Submitted 8 years ago
My Rating

My Take

Much like other student response system apps in its interface and functionality, InfuseLearning can also provide an online space for media-rich polls, questions, and quizzes, because it allows you to embed images into question stems. Some of the features of InfuseLearning that set it apart from its peer apps are:
• Teacher can share a URL with students devices so they can all get to a webpage efficiently
• Quiz results are archived for later viewing or downloading
• Translation into other languages
• Audio reading of questions
• Drawing as a question type

To quickly determine how students are understanding a concept, such as drawing a diagram to represent the motion of a moving object, or labeling the different pieces of lab equipment in a chemistry experimental technique, InfuseLearning is my top choice. The fact that It is completely free (at least for now) makes it a very appealing choice for student response systems. It is lacking in the fact that it only allows for quizzes (pre-made) or on-the-spot polling/questioning. It could be better if it allowed you to make some questions ahead of time and select them in the on-the-spot use of the app.

How I Use It

As a physics and chemistry teacher, students in my class often have to draw graphs, equipment setups for a lab, or diagrams to explain physical phenomena. InfuseLearning makes formative assessment for these kinds of visual tasks easy! Students can draw on a free-form canvas and submit their image to their teacher.
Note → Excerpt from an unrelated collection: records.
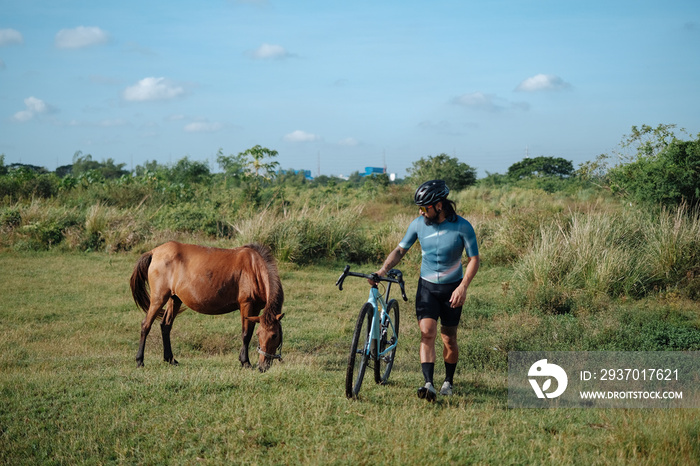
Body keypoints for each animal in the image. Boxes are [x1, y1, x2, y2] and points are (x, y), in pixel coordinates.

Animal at [130, 242, 284, 374]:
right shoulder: (246, 305)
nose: (262, 366)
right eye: (260, 335)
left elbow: (248, 332)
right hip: (158, 298)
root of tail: (154, 252)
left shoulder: (255, 309)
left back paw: (170, 359)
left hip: (174, 299)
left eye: (274, 335)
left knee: (165, 326)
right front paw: (245, 362)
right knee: (146, 325)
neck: (254, 268)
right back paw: (140, 361)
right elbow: (246, 334)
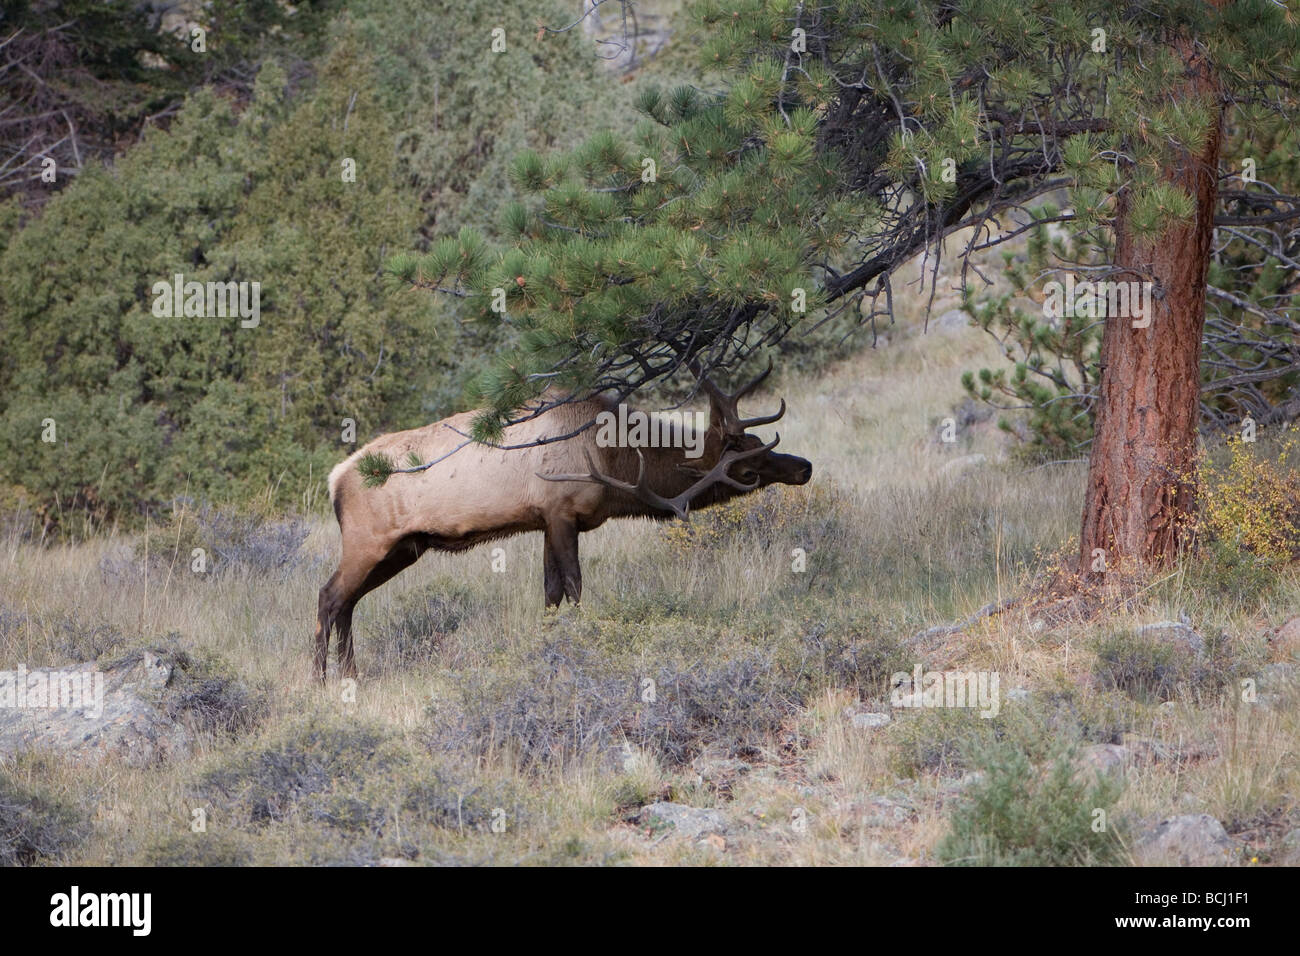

The images all show up and can be downloaded into a PDF. When we do math-based problem solving in class, students can show their work in solving a problem with InfuseLearning and demonstrate that they understand a particular equation or relationship. It allows for some great differentiation in my class with special needs and English Language Learning students. On quizzes, for example, the app has an audio speaker button next to each question stem or answer choice. Pressing this button will have the app read aloud the selected text. Additionally, there are translation features into several non-English languages. This has allowed me to keep my students in my classroom who normally have to leave to get their quizzes/tests read to them aloud by someone else in another room. Keeping my students in my classroom allows me to support them with the science, and the app supports them with the reading help that they might need so that I can focus on assessing their science knowledge.